**TASK PROMPT:** Please rewrite the lines in the entries below, replacing every "Disponible" with "Agotado" and changing nothing else. Leave the pictures out of your answer.

**THE INPUT:**
------------------------------------------------------------------------

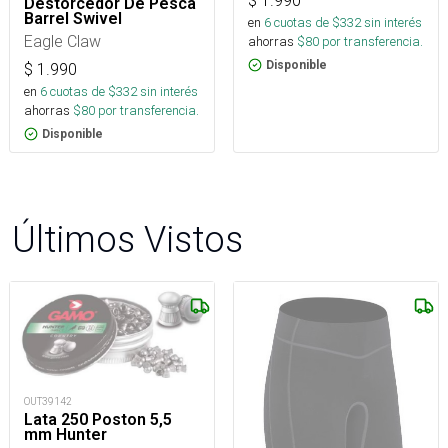
$
1.990
Destorcedor De Pesca
Barrel Swivel
en
6
cuotas de $
332
sin interés
Eagle Claw
ahorras
$
80
por transferencia.
Disponible
$
1.990
en
6
cuotas de $
332
sin interés
ahorras
$
80
por transferencia.
Disponible
Últimos Vistos
OUT39142
Lata 250 Poston 5,5
mm Hunter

------------------------------------------------------------------------

**FINISHED EXERCISE:**
$
1.990
Destorcedor De Pesca
Barrel Swivel
en
6
cuotas de $
332
sin interés
Eagle Claw
ahorras
$
80
por transferencia.
Agotado
$
1.990
en
6
cuotas de $
332
sin interés
ahorras
$
80
por transferencia.
Agotado
Últimos Vistos
OUT39142
Lata 250 Poston 5,5
mm Hunter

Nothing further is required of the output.